━━━━━ TEXTAUSZUG ━━━━━

Wanzleben stand gestern ganz im Zeichen der Internationalen Bauausstellung ( IBA ). Zwei Landesminister und zahlreiche Gäste aus ganz Deutschland kamen zur IBA-Fachtagung in die Sarrestadt, während sich unter dem Motto des IBAThemas " Die Stadt als Familie sehen " im Rahmen der Stadtwette auf dem Marktplatz mehr als 200 Wanzleber zum Gruppenfoto zusammenfanden. Die 9. Klasse hat damit ihre Wette gewonnen. Der Wettpartner, das Familienbündnis, hilft nun den Schülern bei der Einrichtung eines Schulgartens.

Wanzeleben. Damit haben selbst die Schüler der 9. Klasse der Sekundarschule Wanzleben nicht gerechnet. Nach dem öffentlichen Aufruf in der gestrigen Ausgabe der Volksstimme zur spontanen Stadtwette haben sich gestern Nachmittag Punkt 15 Uhr mehr als 200 Menschen aus der Stadt Wanzleben auf dem von der Feuerwehr abgesperrten Marktplatz zusammen gefunden. Die Schüler hatten mit dem Familienbündnis darum gewettet, dass sie es schaffen, spontan 50 Personen nach bestimmten Kriterien auf dem Marktplatz zusammen zu bekommen. " Die Kriterien wurden alle erfüllt und die Wette ist gewonnen ", erklärte Erlebnispädagogin Uta Linde nach der Auswertung. Die Schüler können sich nun angesichts der gewonnenen Wette freuen, da Mitglieder des Familienbündnisses am Sonnabend mit Spaten und Harke anrücken werden, um den Schülern beim Einrichten eines Schulgartens zu helfen. Außerdem wurde zum Wett-Beweis ein Gruppenfoto aufgenommen, dass noch am Abend in die Foto-Ausstellung " Wir sind Familie " präsentiert wurde. Dort wurden unter anderem 15 Familien gezeigt, die 2004 und 2009 der Fotograf Mirko Sens im Bild festhielt. Gezeigt werden soll dabei, wie sich die Familien in dem Zeitraum entwickelt haben.

━━━━━

WAS ZU TUN IST:
Bitte schreib den Text über die Stadtwette in Wanzleben ab den Worten "Wanzleben stand gestern" bis einschließlich "Einrichtung eines Schulgartens." noch einmal ab. Tausche dabei "Schulgartens" gegen "Gemüsegartens" aus.

━━━━━ EXTRAHIERTE INFORMATIONEN ━━━━━

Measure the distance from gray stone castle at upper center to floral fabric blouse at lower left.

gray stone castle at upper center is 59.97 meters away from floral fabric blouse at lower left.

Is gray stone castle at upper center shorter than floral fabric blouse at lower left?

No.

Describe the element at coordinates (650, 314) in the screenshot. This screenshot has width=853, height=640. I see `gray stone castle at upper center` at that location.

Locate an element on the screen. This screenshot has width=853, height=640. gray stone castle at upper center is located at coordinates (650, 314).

━━━━━

ERGEBNIS:
Wanzleben stand gestern ganz im Zeichen der Internationalen Bauausstellung ( IBA ). Zwei Landesminister und zahlreiche Gäste aus ganz Deutschland kamen zur IBA-Fachtagung in die Sarrestadt, während sich unter dem Motto des IBAThemas " Die Stadt als Familie sehen " im Rahmen der Stadtwette auf dem Marktplatz mehr als 200 Wanzleber zum Gruppenfoto zusammenfanden. Die 9. Klasse hat damit ihre Wette gewonnen. Der Wettpartner, das Familienbündnis, hilft nun den Schülern bei der Einrichtung eines Gemüsegartens.